I have a list of wallets and I want to ensure that a contract function is called only once. To achieve this, I iterate through the wallets, check if each wallet has already called that function, and if not, I proceed to call it. (I'm testing on Linea and Base blockchains buy I'm looking for a universal solution for EVM blockchains.)

Explanation

I need to check if a specific contract function has been called by a wallet address after a given block number. Here are the data I have:

What I tried.

Using an API to Fetch Transactions:

I used the Lineascan/Basescan API to fetch transactions with the following code:

        url = (f"{self.scan_api_url}"
               f"?module=account"
               f"&action=txlist"
               f"&address={wallet_address if wallet_address is not None else self.wallet_address}"
               f"&startblock={self.quest.start_block}"
               f"&endblock=99999999"
               f"&page=1"
               f"&offset=10000"
               f"&sort=asc"
               f"&apikey={self.scan_api_key}")

And checking for contract_address on the list.

However, this approach often fails to return recent blocks due to delays in the API.

Iterating Through Blocks:

I tried iterating from the latest block back to startblock and checking for wallet_address.

block = self.w3.eth.get_block(block_num, full_transactions=True)

This method is very slow because it processes a large number of blocks.

Using get_logs():

I attempted to use the get_logs() method but faced limitations:

logs = self.w3.eth.get_logs()

The method has a limit of 1000 blocks and I couldn't figure out how to filter by wallet address and contract function.

What I'm Looking For:

Preferred Solution: A way to efficiently check if wallet_address has called contract_function_name on contract_address after start_block. Ideally, this solution would filter by both wallet address and contract function.

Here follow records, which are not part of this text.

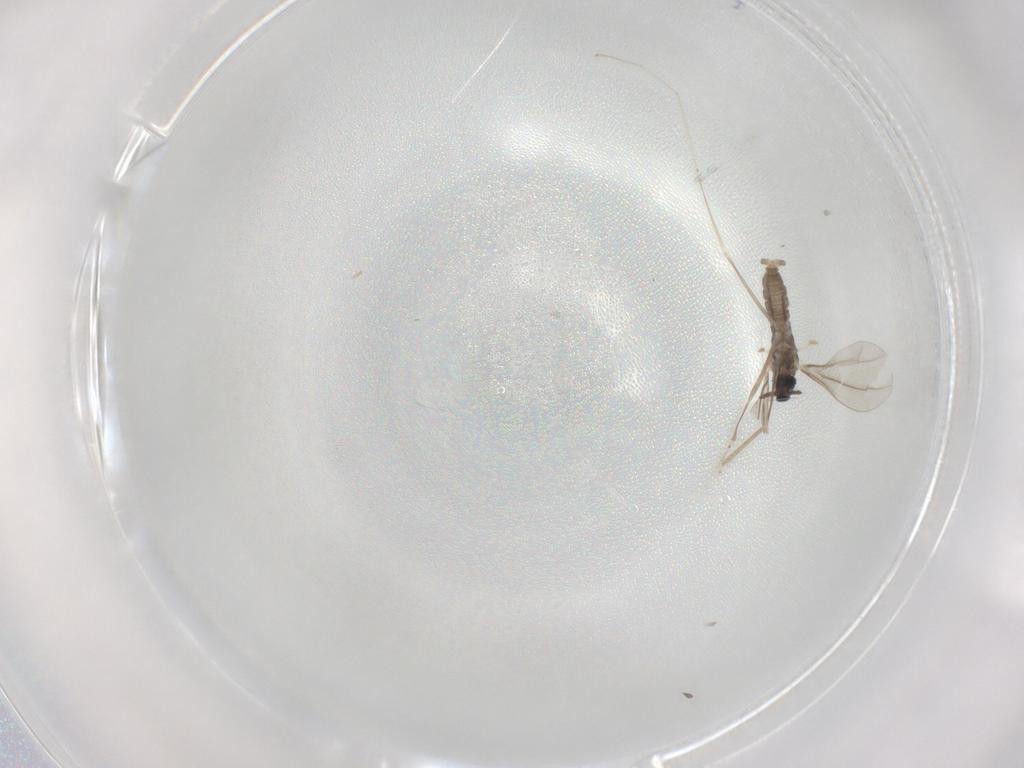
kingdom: Animalia
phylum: Arthropoda
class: Insecta
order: Diptera
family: Cecidomyiidae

Alternative Solution: If filtering by both wallet address and contract function is not feasible, a solution that simply checks if wallet_address interacted with contract_address would be acceptable.

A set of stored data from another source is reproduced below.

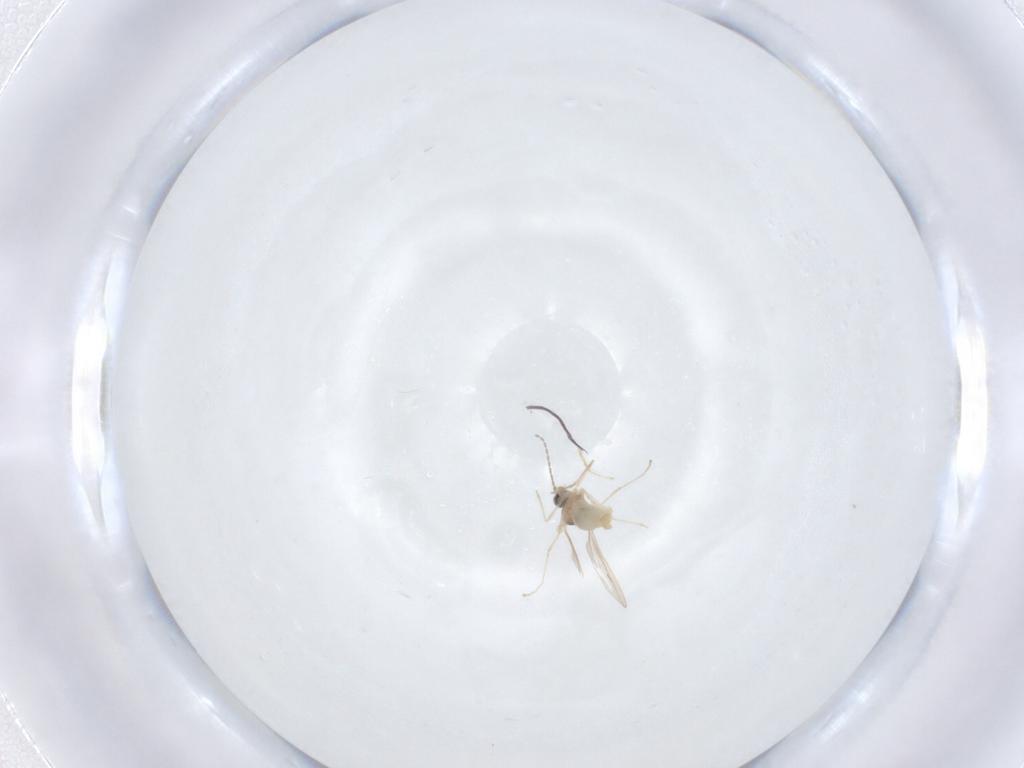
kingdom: Animalia
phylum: Arthropoda
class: Insecta
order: Diptera
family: Cecidomyiidae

Any help or guidance on how to achieve this efficiently would be greatly appreciated!

Upvotes: 0

Views: 118

Answers (1)

Petr Hejda
Petr Hejda

Reputation: 43581

The most straightforward solution is to track the method executions onchain in Solidity - assuming that the contract is in development stage and that you can still redeploy it with the code changes.

pragma solidity ^0.8.26;

contract MyContract {
    mapping (address caller => mapping (bytes4 signature => bool called)) public wasCalled;

    modifier onlyOneCallPerAddress(address caller, bytes4 signature) {
        require(wasCalled[caller][signature] == false, "cannot call twice");
        wasCalled[caller][signature] = true;
        _;
    }

    function foo() external onlyOneCallPerAddress(msg.sender, msg.sig) {
    }

    function foo2(uint256 number) external onlyOneCallPerAddress(msg.sender, msg.sig) {
    }

    function notTracked() external {
        // this function does not use the `onlyOneCallPerAddress` modifier
        // so it can be called as many times as the caller wants
    }
}

This onlyOneCallPerAddress modifier accepts two arguments:

  1. Caller of the function (note that the caller can be EOA as well as another contract)

  2. And the function signature. It's the unique identifier of the called function and it is stored in the read-only global variable msg.sig.

    The function signature doesn't take argument values into account. So no matter what value you pass to the foo2() function, each caller can only invoke it once.


As for the offchain solution, I'm afraid you'll need to loop through all event logs emitted by the contract. And if any of the functions that you want to track doesn't emit event logs, you'll need to loop through all transactions.

Depending on your use case, you might not want to forget to run block traces to retrieve and validate against internal transactions as well. Otherwise, the caller could bypass your check by using proxy contracts.

  1. caller 1 -> proxy 1 -> your contract, target function foo()
  2. caller 1 -> proxy 2 -> your contract, target function foo()

Reading transaction receipts (without the internal transactions), this would simply show up as:

  1. from caller 1, to proxy 1
  2. from caller 1, to proxy 2

Unfortunately I don't know Python that well - but hopefully someone else can expand on this and post the code.